Knowing your weaknesses

I was having a discussion today with some people at work who were reading a book that helps you determine your strengths so that you can take advantage of your strengths and be great at what you do. That led me to think that while knowing my strengths is a good thing, I also want to know my weaknesses.

When I was starting out as a developer, I remember reading up on how to interview well and potential questions that interviewers might ask. One of the potential questions that I saw listed in several articles was, “What are your weaknesses?” That question didn’t really make much sense to me, maybe because I didn’t really know how to answer it (“yeah, my weakness is that I work too hard”), and I didn’t really know what an interviewer might want to get out of it.

I’ve never had anyone ask me that question in an interview (and I don’t think I would ever ask it in an interview myself), but I think the reason that someone might ask that is to see if someone is aware of their own shortcomings and if they’re doing anything about it. So here are some reasons that I try to learn my weaknesses.

Knowing what roles to avoid

We all have things that we are good at and things that we’re not so good at. There are many different roles you can play on a software development team (or any team for that matter). Maybe you really enjoy coding and are really good at it. Maybe you are good at project management and coordinating multiple efforts in order to reach a common goal. Maybe you have strong management skills and can help your team members get better and achieve their career goals. Maybe you are good at helping teams adopt Agile practices. Maybe you’re good at talking to users and business people.

As you read that list, you probably thought of some of those things that you are good at and that you really enjoy doing, and maybe others that don’t get you so excited. This is really really important to remember so that you don’t inadvertently steer your career down the wrong path. The classic example is the developer who was really good at coding and was promoted to management and now can’t take advantage of their strong development skills that got them there in the first place. On the other hand, I know some developers that went into management and thrived there. Either one is fine, but you’ll be happier and more successful if you can stay in a role that emphasizes your strengths.

Knowing what to work on

Some things will come naturally to you, and other things won’t. That doesn’t mean that you should only do things that you’re good at. Most developers naturally are not extremely gifted when it comes to talking to users and business people, but I think this is a very important skill that I think every developer should work hard at. Being able to right good code does you no good if you can’t create systems that will actually solve the right problems.

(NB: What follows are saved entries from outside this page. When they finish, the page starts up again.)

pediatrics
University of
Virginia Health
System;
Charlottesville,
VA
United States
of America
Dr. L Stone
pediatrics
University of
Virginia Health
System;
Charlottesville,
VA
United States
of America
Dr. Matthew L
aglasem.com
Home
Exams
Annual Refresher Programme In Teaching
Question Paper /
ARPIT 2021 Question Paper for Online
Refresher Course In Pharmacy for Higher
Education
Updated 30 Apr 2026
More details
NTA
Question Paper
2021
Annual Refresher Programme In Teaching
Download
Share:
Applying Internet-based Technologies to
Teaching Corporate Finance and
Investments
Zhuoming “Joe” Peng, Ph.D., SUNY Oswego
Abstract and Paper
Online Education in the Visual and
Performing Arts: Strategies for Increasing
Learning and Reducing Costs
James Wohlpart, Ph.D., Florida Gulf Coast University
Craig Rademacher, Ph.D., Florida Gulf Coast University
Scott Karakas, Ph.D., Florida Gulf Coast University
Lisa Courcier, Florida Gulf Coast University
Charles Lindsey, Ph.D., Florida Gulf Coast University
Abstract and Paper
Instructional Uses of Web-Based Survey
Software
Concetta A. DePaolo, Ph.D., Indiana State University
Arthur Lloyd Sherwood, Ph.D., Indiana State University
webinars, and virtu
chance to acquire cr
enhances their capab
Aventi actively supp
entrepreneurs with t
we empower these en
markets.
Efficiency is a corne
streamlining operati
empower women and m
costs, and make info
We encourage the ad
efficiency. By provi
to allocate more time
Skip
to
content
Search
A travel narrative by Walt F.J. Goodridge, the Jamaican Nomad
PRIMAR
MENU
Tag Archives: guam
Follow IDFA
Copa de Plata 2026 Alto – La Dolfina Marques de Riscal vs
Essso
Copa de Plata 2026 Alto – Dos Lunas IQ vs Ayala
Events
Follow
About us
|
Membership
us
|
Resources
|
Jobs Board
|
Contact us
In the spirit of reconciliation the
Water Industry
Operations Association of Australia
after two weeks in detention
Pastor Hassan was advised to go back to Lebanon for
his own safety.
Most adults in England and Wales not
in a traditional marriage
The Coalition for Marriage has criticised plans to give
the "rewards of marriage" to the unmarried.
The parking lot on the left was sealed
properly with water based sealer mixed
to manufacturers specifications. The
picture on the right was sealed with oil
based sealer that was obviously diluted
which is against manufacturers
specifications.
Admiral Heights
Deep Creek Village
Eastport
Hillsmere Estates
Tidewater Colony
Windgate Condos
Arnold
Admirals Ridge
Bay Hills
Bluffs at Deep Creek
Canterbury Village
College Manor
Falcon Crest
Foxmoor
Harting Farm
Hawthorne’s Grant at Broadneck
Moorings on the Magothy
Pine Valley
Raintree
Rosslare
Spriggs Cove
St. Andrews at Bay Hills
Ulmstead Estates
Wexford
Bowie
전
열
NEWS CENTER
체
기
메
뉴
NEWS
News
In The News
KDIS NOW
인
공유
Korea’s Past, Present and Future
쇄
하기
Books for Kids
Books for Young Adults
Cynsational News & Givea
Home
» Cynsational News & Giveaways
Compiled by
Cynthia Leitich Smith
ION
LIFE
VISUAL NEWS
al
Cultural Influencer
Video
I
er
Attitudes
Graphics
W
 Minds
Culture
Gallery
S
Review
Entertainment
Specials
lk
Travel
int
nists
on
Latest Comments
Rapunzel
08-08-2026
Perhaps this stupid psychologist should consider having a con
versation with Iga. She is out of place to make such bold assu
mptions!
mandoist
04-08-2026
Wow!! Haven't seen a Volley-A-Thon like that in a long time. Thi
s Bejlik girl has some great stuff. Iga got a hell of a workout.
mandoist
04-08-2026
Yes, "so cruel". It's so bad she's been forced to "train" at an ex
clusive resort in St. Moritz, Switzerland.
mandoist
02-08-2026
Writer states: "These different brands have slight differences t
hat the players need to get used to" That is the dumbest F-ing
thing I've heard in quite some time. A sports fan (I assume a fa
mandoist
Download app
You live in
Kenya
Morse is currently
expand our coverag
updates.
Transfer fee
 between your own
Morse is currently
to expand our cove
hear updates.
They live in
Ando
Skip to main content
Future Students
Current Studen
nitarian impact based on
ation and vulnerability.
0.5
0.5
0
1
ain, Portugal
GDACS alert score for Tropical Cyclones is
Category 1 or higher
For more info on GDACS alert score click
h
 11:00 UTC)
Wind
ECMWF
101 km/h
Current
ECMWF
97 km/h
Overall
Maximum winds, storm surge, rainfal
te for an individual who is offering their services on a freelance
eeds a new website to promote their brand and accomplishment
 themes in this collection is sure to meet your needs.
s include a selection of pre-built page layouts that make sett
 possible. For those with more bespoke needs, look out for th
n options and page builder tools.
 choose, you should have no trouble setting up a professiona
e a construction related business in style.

This is why most meetups that I attend have more to do with QA testing, business analysis, and project management. I’m better at development than I am at all those things, and I like development the best, but I want to be better at the other disciplines because it makes me a more well-rounded developer and allows me to know how to help entire teams instead of just developers (which lines up with my career goals).

We can develop these skills if we work at them, even if they don’t come naturally. But if you don’t take the time to look at what you need to work on, you won’t ever get better.

Knowing how other people might see you

There are two sides to this one. First, I want people to know me for my strengths. There are thousands of .NET developers, agile coaches, project managers, etc. out there. What is going to separate you from the crowd? What you’re great at.

That will get you in the door, but if you stay somewhere long enough, people will find out what you’re weaknesses are. This is fine, but I want to be aware of how people might be viewing me because that might help me understand the way that people act towards me and why they might make various decisions that affect me. If I’m aware of my weaknesses and other people also have discovered those weaknesses, now I can take what they say and understand more about what they are saying and what is causing them to react a certain way. In turn, this teaches me more about myself and what I need to work on in order to get better. (At no point should I ever beat myself up for my weaknesses, this has no constructive value for anyone.)

For example, I am an extrovert, which is a minority in the software development world. This means that I sometimes tend to think out loud, and sometimes I’ll throw ideas around without having really thought them out. I think this sometimes confuses and overwhelms some of my other team members, who were still trying to understand my previous thought which I’ve already moved on from. While this is the way that I tend to process ideas, I’ve realized (based on how other people have reacted) that this isn’t always constructive for others and that I sometimes need to think things through more internally before I verbalize them.

While thinking about your weaknesses isn’t always a whole lot of fun, it will go a long way towards bringing you career success and enjoyment. We could all use a little more of that.